Pariaman (ANTARA) - Pemerintah Kota (Pemkot) Pariaman, Sumatera Barat membantu 15 pelaku usaha kapal wisata di daerah itu dalam hal pengadaan pelampung yang moda transportasinya masih aktif membawa wisatawan ke pulau guna meningkatkan standar keselamatan moda transportasi tersebut.

"Bantuan ini mungkin nilainya tidak seberapa dibanding jasa mereka dalam menggerakkan ekonomi kepulauan. Namun kami berharap ini menjadi langkah nyata dalam meningkatkan standar keamanan transportasi laut kita," kata Asisten Pemerintahan Kesejahteraan Rakyat (Asisten I) Sekretariat Daerah Kota Pariaman Elfis Chandra, di Pariaman, Senin.

Ia mengatakan bantuan yang diberikan pada Minggu (29/3) berupa dua unit pelampung berstandar internasional dan bersifat stimulan tersebut merupakan bentuk perhatian Pemkot Pariaman kepada pelaku usaha kapal wisata yang masih aktif sampai saat ini.
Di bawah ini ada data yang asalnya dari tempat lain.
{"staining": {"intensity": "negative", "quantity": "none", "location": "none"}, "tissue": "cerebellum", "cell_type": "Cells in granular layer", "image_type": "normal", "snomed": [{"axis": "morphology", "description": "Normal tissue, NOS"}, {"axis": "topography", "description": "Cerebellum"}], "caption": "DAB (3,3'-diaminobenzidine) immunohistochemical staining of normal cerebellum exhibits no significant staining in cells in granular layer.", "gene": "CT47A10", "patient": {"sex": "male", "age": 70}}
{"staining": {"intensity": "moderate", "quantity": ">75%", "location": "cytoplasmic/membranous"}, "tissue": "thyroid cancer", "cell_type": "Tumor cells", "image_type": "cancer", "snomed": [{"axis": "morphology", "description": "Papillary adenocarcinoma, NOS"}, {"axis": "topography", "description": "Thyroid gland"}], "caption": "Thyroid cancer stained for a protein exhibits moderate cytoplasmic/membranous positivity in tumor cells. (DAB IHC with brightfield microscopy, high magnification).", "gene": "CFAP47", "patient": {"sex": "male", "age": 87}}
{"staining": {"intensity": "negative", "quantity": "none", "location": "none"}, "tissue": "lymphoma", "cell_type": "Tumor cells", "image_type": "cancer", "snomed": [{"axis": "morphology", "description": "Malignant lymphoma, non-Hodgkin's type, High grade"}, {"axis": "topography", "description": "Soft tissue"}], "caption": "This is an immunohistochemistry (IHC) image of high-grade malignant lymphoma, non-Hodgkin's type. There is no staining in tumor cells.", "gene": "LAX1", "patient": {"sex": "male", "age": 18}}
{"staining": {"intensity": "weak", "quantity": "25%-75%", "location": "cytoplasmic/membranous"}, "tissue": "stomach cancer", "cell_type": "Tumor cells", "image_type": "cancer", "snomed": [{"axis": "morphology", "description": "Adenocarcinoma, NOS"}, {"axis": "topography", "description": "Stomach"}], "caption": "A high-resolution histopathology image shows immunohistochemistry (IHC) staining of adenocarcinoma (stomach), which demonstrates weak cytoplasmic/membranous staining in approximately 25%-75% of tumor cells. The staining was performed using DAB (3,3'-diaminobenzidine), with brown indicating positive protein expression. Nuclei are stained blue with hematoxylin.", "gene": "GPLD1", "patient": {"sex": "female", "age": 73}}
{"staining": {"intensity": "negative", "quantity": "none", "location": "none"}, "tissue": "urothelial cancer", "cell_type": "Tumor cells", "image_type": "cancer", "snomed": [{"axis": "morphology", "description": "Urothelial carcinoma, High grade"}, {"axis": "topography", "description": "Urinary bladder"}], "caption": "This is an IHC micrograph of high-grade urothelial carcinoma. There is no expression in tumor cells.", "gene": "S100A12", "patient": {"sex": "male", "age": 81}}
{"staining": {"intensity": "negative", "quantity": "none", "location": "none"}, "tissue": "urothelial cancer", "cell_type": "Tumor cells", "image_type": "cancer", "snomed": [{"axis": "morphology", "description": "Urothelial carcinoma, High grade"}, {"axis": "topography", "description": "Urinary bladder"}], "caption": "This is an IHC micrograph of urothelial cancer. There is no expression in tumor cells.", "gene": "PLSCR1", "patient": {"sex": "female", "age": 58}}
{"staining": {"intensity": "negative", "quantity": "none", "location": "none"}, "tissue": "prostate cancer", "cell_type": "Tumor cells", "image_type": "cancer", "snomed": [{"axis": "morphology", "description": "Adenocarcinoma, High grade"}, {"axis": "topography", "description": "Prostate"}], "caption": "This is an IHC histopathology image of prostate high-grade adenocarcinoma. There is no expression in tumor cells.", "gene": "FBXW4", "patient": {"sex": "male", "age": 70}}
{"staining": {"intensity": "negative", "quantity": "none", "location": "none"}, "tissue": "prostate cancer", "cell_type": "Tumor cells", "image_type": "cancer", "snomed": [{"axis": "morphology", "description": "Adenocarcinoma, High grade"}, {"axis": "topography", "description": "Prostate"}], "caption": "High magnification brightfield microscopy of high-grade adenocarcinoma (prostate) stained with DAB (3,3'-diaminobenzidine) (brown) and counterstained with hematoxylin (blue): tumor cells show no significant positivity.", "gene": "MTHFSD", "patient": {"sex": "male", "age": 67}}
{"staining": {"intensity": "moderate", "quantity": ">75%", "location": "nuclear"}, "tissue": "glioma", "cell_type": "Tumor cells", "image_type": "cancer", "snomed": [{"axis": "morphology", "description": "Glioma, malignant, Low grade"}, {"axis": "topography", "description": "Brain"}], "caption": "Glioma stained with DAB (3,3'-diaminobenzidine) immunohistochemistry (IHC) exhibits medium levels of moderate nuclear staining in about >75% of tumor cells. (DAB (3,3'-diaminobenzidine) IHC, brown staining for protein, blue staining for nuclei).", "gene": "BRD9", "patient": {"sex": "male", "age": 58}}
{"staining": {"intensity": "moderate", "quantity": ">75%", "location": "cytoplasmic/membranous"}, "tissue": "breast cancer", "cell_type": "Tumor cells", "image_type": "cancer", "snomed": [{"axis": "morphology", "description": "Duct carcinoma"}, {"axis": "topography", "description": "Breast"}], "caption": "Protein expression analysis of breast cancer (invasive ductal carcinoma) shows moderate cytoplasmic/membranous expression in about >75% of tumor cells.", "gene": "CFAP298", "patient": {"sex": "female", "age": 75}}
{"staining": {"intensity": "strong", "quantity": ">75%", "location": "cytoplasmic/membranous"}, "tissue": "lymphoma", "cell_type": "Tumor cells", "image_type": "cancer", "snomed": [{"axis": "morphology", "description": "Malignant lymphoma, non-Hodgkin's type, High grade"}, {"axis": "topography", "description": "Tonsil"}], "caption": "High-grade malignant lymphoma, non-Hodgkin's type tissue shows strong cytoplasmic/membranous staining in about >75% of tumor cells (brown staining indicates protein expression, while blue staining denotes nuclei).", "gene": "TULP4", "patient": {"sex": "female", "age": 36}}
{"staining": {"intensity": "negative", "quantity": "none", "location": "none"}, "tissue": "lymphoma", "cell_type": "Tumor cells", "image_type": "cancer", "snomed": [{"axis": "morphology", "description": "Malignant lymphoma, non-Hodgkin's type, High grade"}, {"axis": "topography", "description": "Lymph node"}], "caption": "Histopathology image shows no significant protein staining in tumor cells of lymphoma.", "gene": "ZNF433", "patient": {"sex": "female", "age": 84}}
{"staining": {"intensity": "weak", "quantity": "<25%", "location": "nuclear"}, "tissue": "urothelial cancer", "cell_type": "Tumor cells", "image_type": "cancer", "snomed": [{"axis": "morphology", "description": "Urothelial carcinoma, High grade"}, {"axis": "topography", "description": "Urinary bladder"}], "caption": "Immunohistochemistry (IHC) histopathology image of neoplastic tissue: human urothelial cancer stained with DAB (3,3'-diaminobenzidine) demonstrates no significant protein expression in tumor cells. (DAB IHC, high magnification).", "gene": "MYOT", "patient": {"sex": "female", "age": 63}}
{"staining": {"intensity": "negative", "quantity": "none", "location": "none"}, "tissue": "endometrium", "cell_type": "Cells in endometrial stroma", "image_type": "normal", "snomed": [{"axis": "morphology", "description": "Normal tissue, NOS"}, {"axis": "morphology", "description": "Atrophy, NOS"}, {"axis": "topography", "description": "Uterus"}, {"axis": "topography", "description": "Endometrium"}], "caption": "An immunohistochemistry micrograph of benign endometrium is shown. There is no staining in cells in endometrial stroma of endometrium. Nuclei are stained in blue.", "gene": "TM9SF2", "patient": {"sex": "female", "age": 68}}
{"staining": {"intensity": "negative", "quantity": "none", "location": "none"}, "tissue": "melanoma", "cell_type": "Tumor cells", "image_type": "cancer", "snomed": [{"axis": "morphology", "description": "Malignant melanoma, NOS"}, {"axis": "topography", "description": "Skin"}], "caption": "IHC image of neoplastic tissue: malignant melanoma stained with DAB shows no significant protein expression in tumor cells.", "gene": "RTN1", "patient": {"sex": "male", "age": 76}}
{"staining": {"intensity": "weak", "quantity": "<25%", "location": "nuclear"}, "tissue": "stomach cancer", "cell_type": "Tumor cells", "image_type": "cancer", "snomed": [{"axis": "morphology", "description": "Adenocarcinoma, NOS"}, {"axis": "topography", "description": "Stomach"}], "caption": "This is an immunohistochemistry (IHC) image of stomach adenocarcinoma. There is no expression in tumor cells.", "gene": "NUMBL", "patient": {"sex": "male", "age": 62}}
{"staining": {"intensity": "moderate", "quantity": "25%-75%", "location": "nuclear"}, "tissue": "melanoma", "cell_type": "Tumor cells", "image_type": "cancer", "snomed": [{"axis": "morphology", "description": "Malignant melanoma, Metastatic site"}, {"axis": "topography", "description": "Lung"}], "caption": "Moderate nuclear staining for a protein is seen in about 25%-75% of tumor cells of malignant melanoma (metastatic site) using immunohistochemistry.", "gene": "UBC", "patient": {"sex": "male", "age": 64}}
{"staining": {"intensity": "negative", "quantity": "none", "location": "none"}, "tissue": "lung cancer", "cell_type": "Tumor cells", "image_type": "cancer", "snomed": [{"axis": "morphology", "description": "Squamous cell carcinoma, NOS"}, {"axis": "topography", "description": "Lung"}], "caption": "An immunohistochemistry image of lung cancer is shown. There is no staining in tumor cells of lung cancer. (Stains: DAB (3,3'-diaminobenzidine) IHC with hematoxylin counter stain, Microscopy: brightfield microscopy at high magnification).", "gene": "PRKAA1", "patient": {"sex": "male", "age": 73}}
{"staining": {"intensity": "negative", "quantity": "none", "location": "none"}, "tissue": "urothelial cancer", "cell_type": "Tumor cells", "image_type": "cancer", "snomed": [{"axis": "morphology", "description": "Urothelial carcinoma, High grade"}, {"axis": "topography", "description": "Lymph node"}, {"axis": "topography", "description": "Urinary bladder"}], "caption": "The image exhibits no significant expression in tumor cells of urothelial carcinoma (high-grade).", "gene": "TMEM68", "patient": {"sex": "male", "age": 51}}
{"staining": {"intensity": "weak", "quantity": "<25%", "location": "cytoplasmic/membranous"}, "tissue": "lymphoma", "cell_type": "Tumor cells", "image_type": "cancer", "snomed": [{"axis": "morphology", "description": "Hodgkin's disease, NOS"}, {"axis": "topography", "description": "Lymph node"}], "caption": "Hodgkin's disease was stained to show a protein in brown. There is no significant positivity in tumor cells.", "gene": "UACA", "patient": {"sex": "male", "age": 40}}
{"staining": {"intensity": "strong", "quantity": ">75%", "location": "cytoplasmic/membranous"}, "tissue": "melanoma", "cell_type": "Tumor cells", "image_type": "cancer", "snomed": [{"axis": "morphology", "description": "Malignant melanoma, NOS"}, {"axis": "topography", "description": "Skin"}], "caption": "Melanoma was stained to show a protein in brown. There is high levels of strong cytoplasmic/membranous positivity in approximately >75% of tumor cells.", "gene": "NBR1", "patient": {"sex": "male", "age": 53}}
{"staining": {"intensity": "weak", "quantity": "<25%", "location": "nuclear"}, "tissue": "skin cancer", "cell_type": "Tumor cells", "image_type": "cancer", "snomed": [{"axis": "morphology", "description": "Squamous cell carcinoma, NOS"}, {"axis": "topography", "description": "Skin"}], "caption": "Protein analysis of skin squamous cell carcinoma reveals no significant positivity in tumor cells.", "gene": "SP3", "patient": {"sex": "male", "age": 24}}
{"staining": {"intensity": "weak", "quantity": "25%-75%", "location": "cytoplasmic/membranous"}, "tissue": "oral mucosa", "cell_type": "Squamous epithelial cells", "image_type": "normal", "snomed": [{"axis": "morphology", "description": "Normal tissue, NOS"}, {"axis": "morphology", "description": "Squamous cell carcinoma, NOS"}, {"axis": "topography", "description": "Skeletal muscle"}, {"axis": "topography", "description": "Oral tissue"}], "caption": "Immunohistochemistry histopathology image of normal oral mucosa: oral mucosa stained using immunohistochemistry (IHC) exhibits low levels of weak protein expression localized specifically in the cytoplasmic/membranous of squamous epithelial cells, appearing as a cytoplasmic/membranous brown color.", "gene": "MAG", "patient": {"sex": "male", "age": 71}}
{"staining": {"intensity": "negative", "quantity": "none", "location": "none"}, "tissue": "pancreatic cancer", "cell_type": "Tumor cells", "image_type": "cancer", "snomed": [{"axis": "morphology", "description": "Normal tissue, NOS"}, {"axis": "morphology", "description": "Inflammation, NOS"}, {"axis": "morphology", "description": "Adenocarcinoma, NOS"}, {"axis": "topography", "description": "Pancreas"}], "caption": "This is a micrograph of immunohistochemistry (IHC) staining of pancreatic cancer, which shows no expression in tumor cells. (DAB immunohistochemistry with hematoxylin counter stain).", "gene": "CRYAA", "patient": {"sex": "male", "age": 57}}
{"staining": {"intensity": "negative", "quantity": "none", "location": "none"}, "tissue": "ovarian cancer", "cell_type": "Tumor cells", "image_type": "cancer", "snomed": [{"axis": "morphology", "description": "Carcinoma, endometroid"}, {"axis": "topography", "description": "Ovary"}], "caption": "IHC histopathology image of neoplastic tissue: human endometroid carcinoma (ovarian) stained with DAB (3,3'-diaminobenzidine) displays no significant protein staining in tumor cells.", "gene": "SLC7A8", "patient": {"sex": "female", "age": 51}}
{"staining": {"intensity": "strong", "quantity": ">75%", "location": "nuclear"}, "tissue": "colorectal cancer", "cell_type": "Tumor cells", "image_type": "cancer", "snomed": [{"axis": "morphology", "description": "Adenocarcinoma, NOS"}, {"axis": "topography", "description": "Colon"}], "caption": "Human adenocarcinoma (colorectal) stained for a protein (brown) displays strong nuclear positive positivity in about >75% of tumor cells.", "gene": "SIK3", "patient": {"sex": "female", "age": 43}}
Pemberian bantuan tersebut dilakukan karena Pemkot Pariaman berkomitmen untuk memastikan setiap armada kapal wisata di daerah itu memenuhi syarat kelayakan demi meminimalisir risiko kecelakaan laut, kata dia.

Ia menjelaskan pemberian bantuan tersebut karena pemerintah setempat menilai laut merupakan sumber kehidupan bagi warga Pariaman khususnya pelaku usaha kapal wisata apalagi bagi kapten dan anak buah kapal.

"Keselamatan bukan hanya soal aturan, tapi soal memastikan mereka bisa pulang ke rumah bertemu keluarga dengan selamat setiap harinya," katanya.

Namun, lanjutnya bantuan tersebut bersifat stimulan atau pemancing agar pelaku usaha kapal wisata melengkapi berlayar yang masih kurang

"Dengan adanya stimulan ini, kita ingin para pelaku usaha kapal memiliki kesadaran tinggi bahwa keamanan adalah investasi jangka panjang bagi keberlangsungan bisnis mereka," ujarnya.

Ia juga meminta pelaku usaha kapal di daerah itu untuk meningkatkan kedisiplinan dalam pengantaran dan penjemputan penumpang di pulau agar tidak mengecewakan wisatawan.